ABSTRACT

The Indonesian term adat means ‘custom’ or ‘tradition’, and carries connotations of sedate order and consensus. Yet in the last few years it has suddenly become associated with activism, protest, and violent conflict. Since the resignation of President Suharto in 1998 after almost a third of a century of authoritarian rule, communities and ethnic groups across Indonesia have publicly, vocally, and sometimes violently, demanded the right to implement elements of adat or hukum adat (customary law) in their home territories. In the name of adat, Balinese villagers have rejected ‘megatourism’ development projects and, in an atmosphere of mounting xenophobia, revived customary regulations forbidding the sale of land to outsiders and denying residence in the village to anyone not participating in its Hindu religious life. In the name of adat, a cultural and political awakening among the long-marginalized Dayaks of West Kalimantan has spawned a self-empowerment movement and led to mass violence against migrants to the province. In the name of adat, small-scale farmers in Sulawesi and Flores have challenged the legitimacy of national park boundaries, while local elites have hijacked the growing potency of adat for personal gain. In the name of adat, long-dormant sultanates, from Sumatra to the Moluccas, have suddenly been revived.
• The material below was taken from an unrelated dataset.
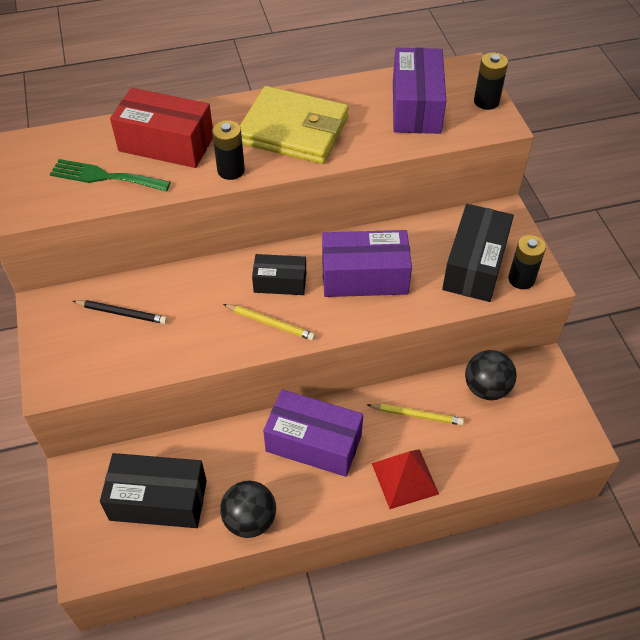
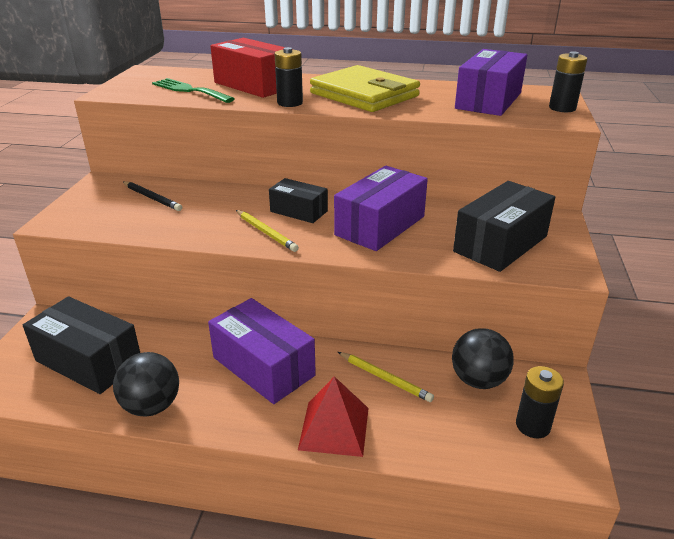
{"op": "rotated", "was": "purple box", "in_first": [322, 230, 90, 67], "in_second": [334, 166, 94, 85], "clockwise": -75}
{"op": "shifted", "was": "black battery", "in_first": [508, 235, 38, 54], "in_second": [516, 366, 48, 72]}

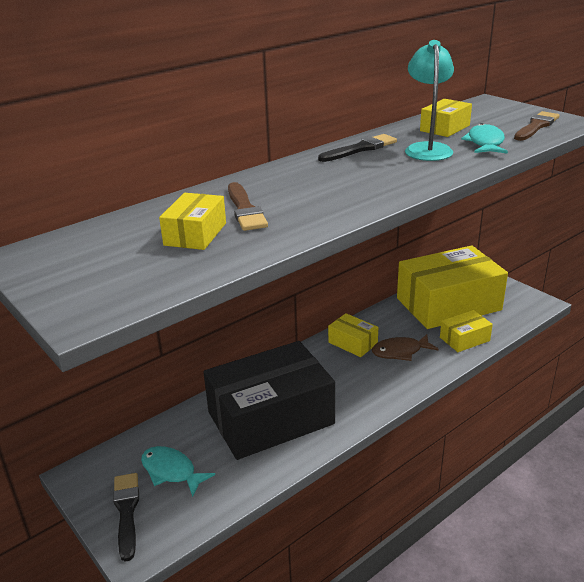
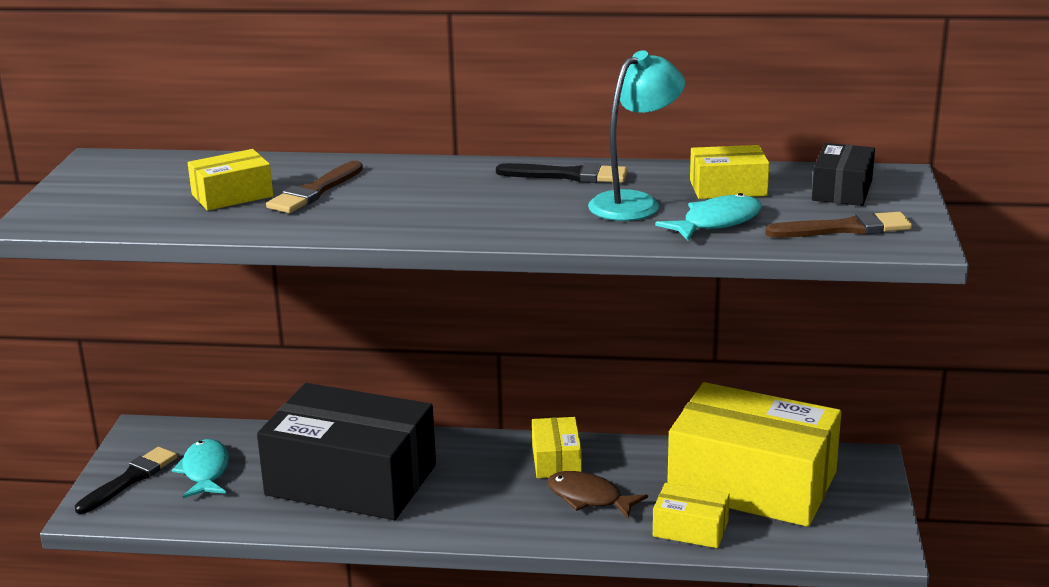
{"op": "new", "now": "black box", "in_second": [812, 143, 63, 63]}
In the name of adat, Jakarta-based and regional activists have combined forces to form Indonesia’s first national indigenous peoples’ lobby: AMAN or Aliansi Masyarakat Adat Nusantara – literally, the ‘Archipelagic Alliance of Adat Communities’. ‘If the state will not acknowledge us’, declared AMAN provocatively at its first general congress in 1999, ‘then we will not acknowledge the state’.